Geleneksel Türk Mimarisinde Kemerlerin çizimi
Türkiye’de 2000’li yıllar sonrası, Osmanlı Mimarisine ve Selçuklu mimarisine öykünen yapılarda artış görüldü. Bu tarzda yapılan yapıları sevmiş de olabiliriz sevmemiş de. Ancak herkesin mutabık olduğu bir konu var ise, o da kimi yapılarda, Türk mimarisinin ihtişamı, estetiği, biçimsel zevki yansıtılmaya çalışılırken, doğru oran ve ölçülerin kullanılmaması sonucu ortaya komik, ya da ne üdüğü belirsiz tarzların çıkıyor olduğu gerçeğidir.
İcadı M.Ö. 2binli yıllara kadar uzanan kemerlerin yaygın olarak kullanımı Roma imparatorluğu döneminde olmuştur. Sonraları birçok medeniyet, kendine has üsluplarıyla kemerleri geliştirmiş, süslemiş ve yorumlamışlardır.
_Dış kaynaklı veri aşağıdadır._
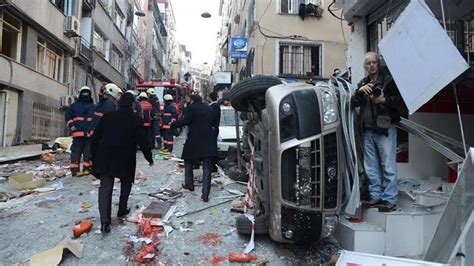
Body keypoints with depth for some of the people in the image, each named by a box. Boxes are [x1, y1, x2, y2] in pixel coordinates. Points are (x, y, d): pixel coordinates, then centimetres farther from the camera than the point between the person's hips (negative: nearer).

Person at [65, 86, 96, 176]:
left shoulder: (93, 106, 15)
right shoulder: (75, 105, 12)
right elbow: (68, 116, 12)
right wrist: (71, 125, -2)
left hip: (90, 133, 2)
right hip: (78, 132, -2)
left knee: (88, 152, 5)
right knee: (76, 151, -2)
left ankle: (87, 169, 14)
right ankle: (75, 170, 1)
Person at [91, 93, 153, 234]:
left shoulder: (107, 116, 6)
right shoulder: (136, 120, -4)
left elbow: (95, 138, 9)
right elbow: (142, 142, -5)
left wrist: (94, 156, 18)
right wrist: (149, 158, 8)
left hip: (105, 159, 2)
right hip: (125, 159, -2)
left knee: (105, 188, 1)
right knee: (126, 183, 23)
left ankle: (105, 221, -8)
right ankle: (122, 210, 31)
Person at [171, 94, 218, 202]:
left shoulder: (191, 107, -5)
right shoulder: (208, 108, 12)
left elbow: (185, 121, -12)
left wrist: (173, 124, 1)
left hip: (194, 140, -4)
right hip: (208, 141, 4)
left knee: (188, 161, 22)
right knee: (207, 168, 3)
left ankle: (189, 183, 31)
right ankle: (205, 194, 1)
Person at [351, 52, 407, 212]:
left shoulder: (388, 80, -1)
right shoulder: (362, 83, 16)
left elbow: (400, 100, -6)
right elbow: (353, 103, 7)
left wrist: (384, 100, -17)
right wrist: (360, 91, -8)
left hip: (385, 129, -6)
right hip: (367, 130, 6)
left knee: (388, 166, -2)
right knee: (371, 167, 11)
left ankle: (390, 199, 5)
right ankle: (376, 196, 21)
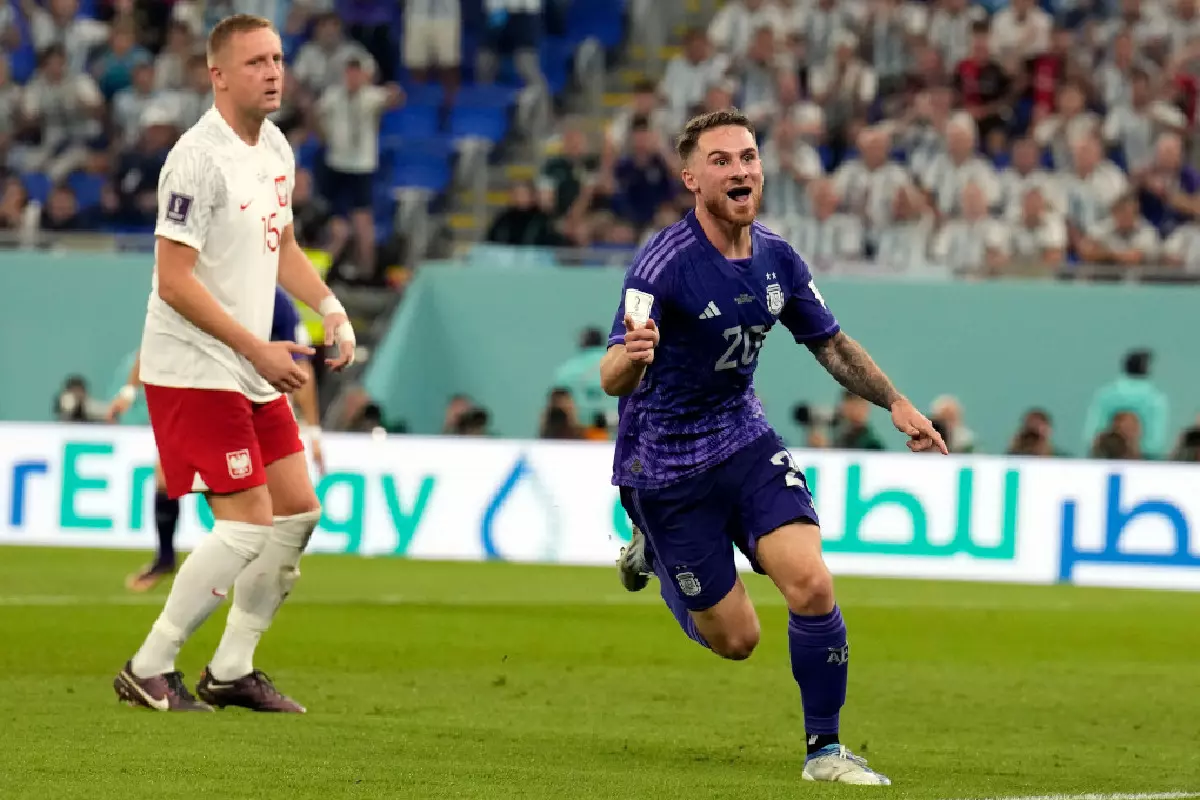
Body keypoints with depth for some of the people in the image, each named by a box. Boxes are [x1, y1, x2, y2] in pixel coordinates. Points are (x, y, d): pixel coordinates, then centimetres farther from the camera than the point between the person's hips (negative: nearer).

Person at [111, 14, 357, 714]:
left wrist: (330, 308, 7)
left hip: (254, 370, 9)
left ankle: (232, 669, 18)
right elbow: (174, 281, -21)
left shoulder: (275, 147, 9)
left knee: (299, 511, 8)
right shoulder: (199, 159, -19)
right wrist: (256, 349, -22)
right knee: (249, 524, -12)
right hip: (193, 369, -9)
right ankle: (149, 669, -1)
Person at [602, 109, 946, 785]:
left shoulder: (778, 260, -3)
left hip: (746, 439, 5)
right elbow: (612, 379, -32)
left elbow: (830, 342, 14)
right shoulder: (665, 263, -24)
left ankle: (825, 749, -2)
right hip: (665, 463, -5)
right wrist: (632, 357, -56)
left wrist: (896, 401, 2)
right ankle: (653, 553, 34)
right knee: (735, 638, 2)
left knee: (811, 583, -17)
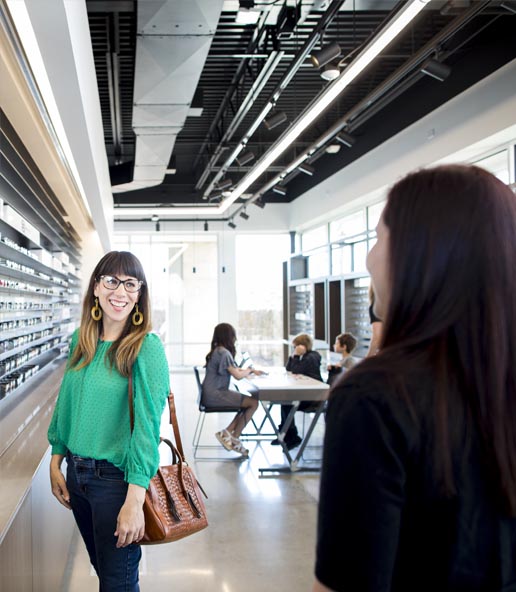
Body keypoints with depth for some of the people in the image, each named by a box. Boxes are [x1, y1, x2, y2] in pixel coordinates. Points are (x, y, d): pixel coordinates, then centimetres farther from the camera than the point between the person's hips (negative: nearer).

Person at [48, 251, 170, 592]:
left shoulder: (147, 347, -17)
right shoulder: (81, 341, 3)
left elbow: (147, 424, -22)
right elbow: (66, 404, 12)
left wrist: (134, 501, -25)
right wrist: (56, 463, 8)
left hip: (117, 477, -6)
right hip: (76, 474, 6)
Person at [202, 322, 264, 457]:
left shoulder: (216, 351, 13)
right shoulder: (224, 353, -17)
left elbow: (233, 370, 21)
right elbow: (238, 375, -17)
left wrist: (250, 370, 11)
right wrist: (249, 370, 3)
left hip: (212, 394, 10)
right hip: (215, 395, -10)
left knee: (248, 401, 8)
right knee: (254, 403, -8)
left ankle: (228, 432, 2)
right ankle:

Kemerler Türk mimarisinin de olmazsa olmaz öğelerindendir. Orta Asya’dan Anadolu’ya göç eden Türkler, tuğlalarla yaptıkları kemerleri sonraları Osmanlı mimarisinde taşa yansıtmış ve kendine has ölçü ve oranlara taşımışlardır.
Gel gelelim günümüzde, gerek tasarım aşamasında gerekse, uygulama aşamasında, Türk kemeri olarak nitelendirdiğimiz kemer formlarını yansıtabilen mimar, usta sayısı çok fazla değildir. Kimisi, doğru sonucu bilse de doğru sonuca giderken yöntemsel hata yapar, daha özensizce yapılan yapılarda ise, ne işin sahibinin ne tasarlayıcısının ne de uygulayıcısının Türk kemerinin ne olduğu ya da ne olmadığı hakkında bir malumatı olmadığı halde, “Türk mimarisi yeniden hayat buluyor” spotlarıyla garip binaların yükseldiği görülür.
Bu konunun karmaşıklığı ile ilgili şunu da bilmek gerekir ki, Selçuklu ve erken Osmanlı döneminde İran tarzına özenen, son dönem Osmanlı döneminde, Batı’nın Barok tarzına özenmenin ötesinde, Osmanlı Baroğu denen bir üslubu ortaya koyan iç içe geçişmeler de vardır.
Bu konuda günümüz mimarlarında ki kafa karışıklığını gidermek için, tümden gelim yaparak, önce Türk kemeri ne değildir sorusuna cevabını aramak gerekir. Sonrasında ise, Türk kemerinin ne olduğunu anlamak daha kolay olacaktır.
Bu örnekler, rönesans, barok, Art Noueavu ve başka akımlarla çeşitlendirilebilir.
Şimdi geleneksel Türk mimarisinde kullanılan örneklere bakalım:
Bu gördüğümüz Kemerlerin doğru çizimleri resimde anlatıldığı şekilde yapılır. Bu form, kaba yapının değil, ince yapının formu olacağından, bu cephe üzerine herhangi bir kaplama yapılacaksa, kaplamanın gelmesinden sonra kalacak form iyi hesaplanmalıdır. Gerekli eğriselliğin verilmesi zor olacağından, en üstte kaplama yerine, kalıpla dökülebilen formlar ya da, kemerlerin orjinal taş dizilimini takip eden taş dizimleri ile doğal taş kaplama yapılmalıdır. Aksi halde kemer formu bozulacaktır.
Yapılarınızda Geleneksel Türk mimarisinin unsurlarını kullanmayı tercih eder misiniz, etmez misiniz bilmem. Ama eğer ilk seçeneği seçerseniz, çok hassas oranlarla, ince mühendislik hesaplar sonucu oluştururmuş bu biçimlerin kopyasını bile yapmanın sandığınız kadar kolay olmadığını aklınızdan çıkarmayın.